[PROVIDED RECORDS]
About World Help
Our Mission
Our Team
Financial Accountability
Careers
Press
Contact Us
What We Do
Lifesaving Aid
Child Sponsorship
[/PROVIDED RECORDS]
[PROVIDED RECORDS]
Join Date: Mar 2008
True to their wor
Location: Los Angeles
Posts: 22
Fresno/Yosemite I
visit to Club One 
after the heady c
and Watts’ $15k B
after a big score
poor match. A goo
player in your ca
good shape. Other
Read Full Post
[/PROVIDED RECORDS]
**WORK TASK**
Reproduce the entries above exactly, but only the lines between the line holding "after the heady c" and the line holding "Read Full Post", inclusive.

**EXERCISE ANSWER**
after the heady c
and Watts’ $15k B
after a big score
poor match. A goo
player in your ca
good shape. Other
Read Full Post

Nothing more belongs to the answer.